The second update is several-fold, each with its own unique name. Metropolis, Casper, and Byzantium are the names of 2017 Ethereum updates. Byzantium already happened which boosted privacy imperatives on the chain.
Metropolis is in full bloom and it’s working to keep the chain “faster, light, and more secure” – all necessary upgrades for when Ethereum starts to get into the millions of transactions per day and used across enterprise and consumer intersections.
But the biggest upgrade is Casper – and this is the biggest reason why we’re recommending an Ethereum investment now, while the ETH price is still hovering around $300. Casper is a solution that founder Vitalik Buterin has for Ethereum’s scaling issues – most notably with mining and the confirmation of transactions. As the number of transactions grows, so too does the power needs to keep mining rigs running and the computational power to do this and store the growing blockchain (the file that keeps the record of all transactions). This is called “mining” which you’ve probably heard of. For almost all coins, mining gets more difficult (more computational power for less reward) as the chain for that coin expands.
Casper moves Ethereum to a proof-of-stake solution instead of mining as Bitcoin does.
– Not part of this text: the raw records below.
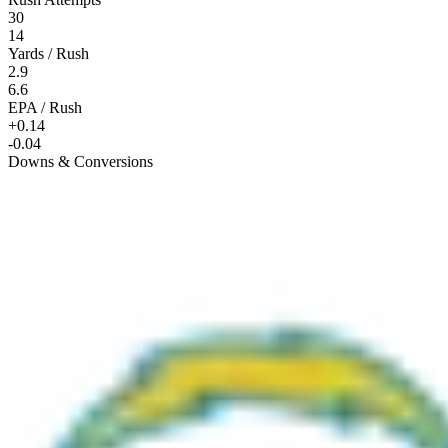
30
14
Yards / Rush
2.9
6.6
EPA / Rush
+0.14
-0.04
Downs & Conversions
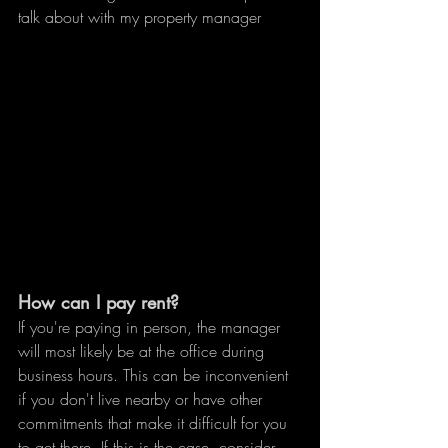
talk about with my property manager
How can I pay rent?
If you're paying in person, the manager 
will most likely be at the office during 
business hours. This can be inconvenient 
if you don't live nearby or have other 
commitments that make it difficult for you 
to get there. If this is the case, consider 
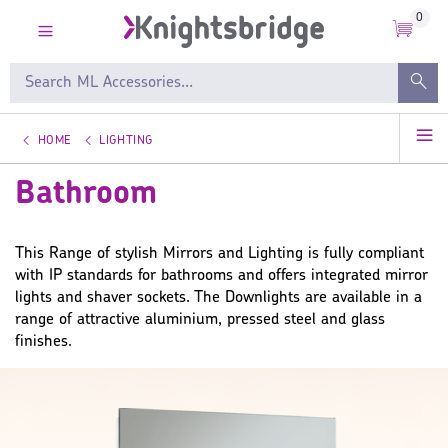
0
HOME
LIGHTING
Bathroom
This Range of stylish Mirrors and Lighting is fully compliant
with IP standards for bathrooms and offers integrated mirror
lights and shaver sockets. The Downlights are available in a
range of attractive aluminium, pressed steel and glass
finishes.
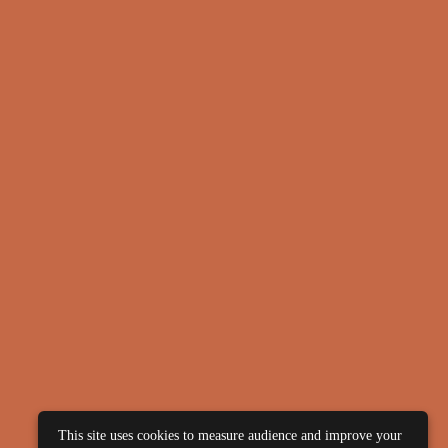
This site uses cookies to measure audience and improve your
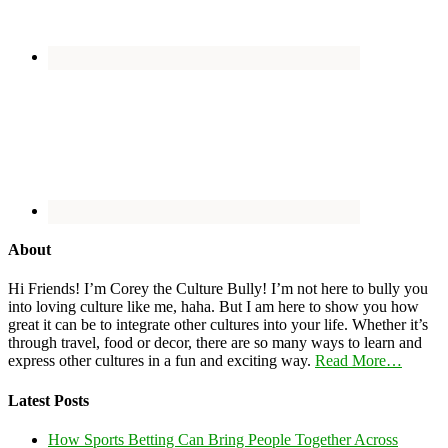
About
Hi Friends! I’m Corey the Culture Bully! I’m not here to bully you
into loving culture like me, haha. But I am here to show you how
great it can be to integrate other cultures into your life. Whether it’s
through travel, food or decor, there are so many ways to learn and
express other cultures in a fun and exciting way.
Read More…
Latest Posts
How Sports Betting Can Bring People Together Across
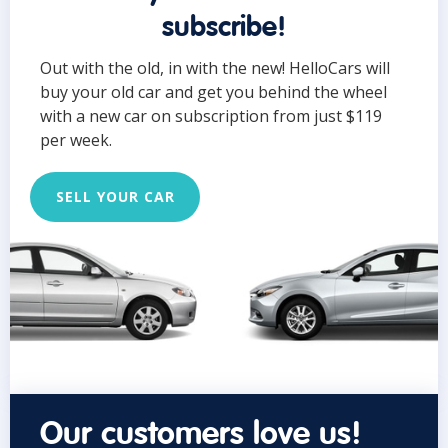
subscribe!
Out with the old, in with the new! HelloCars will
buy your old car and get you behind the wheel
with a new car on subscription from just $119
per week.
SELL YOUR CAR
Our customers love us!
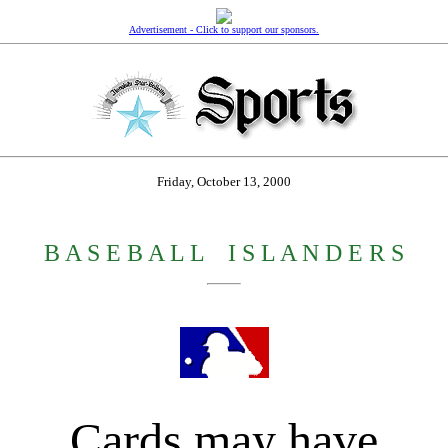
Advertisement - Click to support our sponsors.
Friday, October 13, 2000
B A S E B A L L
_
I S L A N D E R S
Cards may have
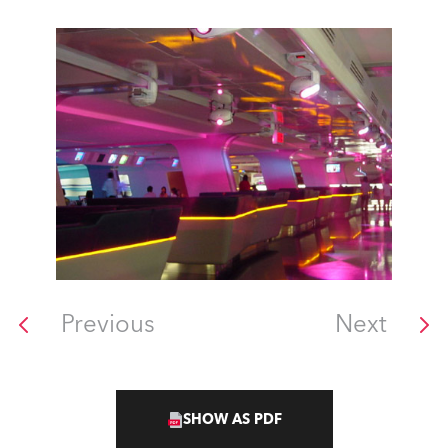
Previous
Next
SHOW AS PDF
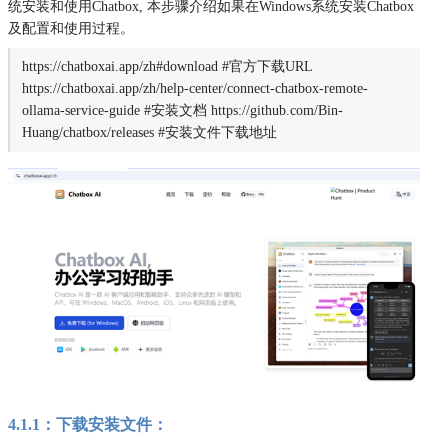
统安装和使用Chatbox, 本步骤介绍如果在Windows系统安装Chatbox
及配置和使用过程。
https://chatboxai.app/zh#download #官方下载URL
https://chatboxai.app/zh/help-center/connect-chatbox-remote-
ollama-service-guide #安装文档 https://github.com/Bin-
Huang/chatbox/releases #安装文件下载地址
4.1.1：下载安装文件：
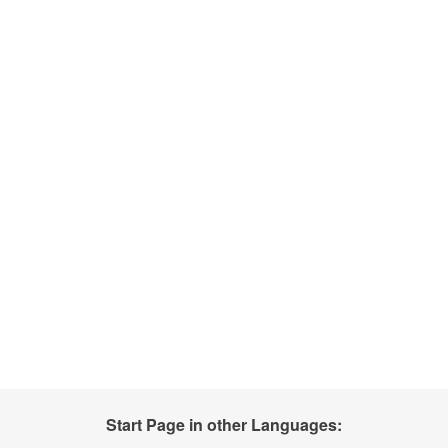
Start Page in other Languages:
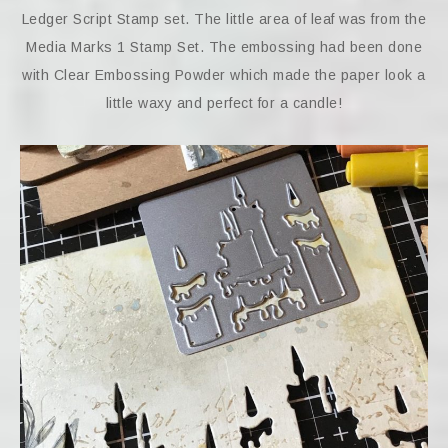
Ledger Script Stamp set. The little area of leaf was from the
Media Marks 1 Stamp Set. The embossing had been done
with Clear Embossing Powder which made the paper look a
little waxy and perfect for a candle!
PoS solutions involve owners “staking” their ownership of a coin like ETH and confirming transactions (to be rewarded) simply by owning – and thus backing up the value of the coin.
So two things are going to happen. Ethereum is going to continue to find applications. Trust us. It’s a revolutionary technology and some say it is as transformative as the protocol that underlies the internet itself.
The next thing is that Ethereum owners – likely by the point of Casper to be large funds – will hold their ETH in order to earn more from its growth and the growth of its network (miners today are rewarded in the same way, so this is a substitute). Scarcity economics will then kick in. And while ETH doesn’t have a hard cap the way Bitcoin does, the addition of new ETH tokens will be at a much, much slower pace than the adoption of a radical technology once it is proven. People – and companies, importantly – will want ETH to power their use of its technology and blockchain.
This could drive prices up to great magnitudes. And that’s why so many people don’t just buy ETH but are quite literally stockpiling it. You should do the same.
We see prices moving steadily up from the near $300 level to near $400 by year’s end. And if there is continued Bitcoin instability – in price and in news – look for more money to move into the more reliable platform, Ethereum.
Disclosure: I am/we are long ETHEREUM.
I wrote this article myself, and it expresses my own opinions. I am not receiving compensation for it (other than from Seeking Alpha). I have no business relationship with any company whose stock is mentioned in this article.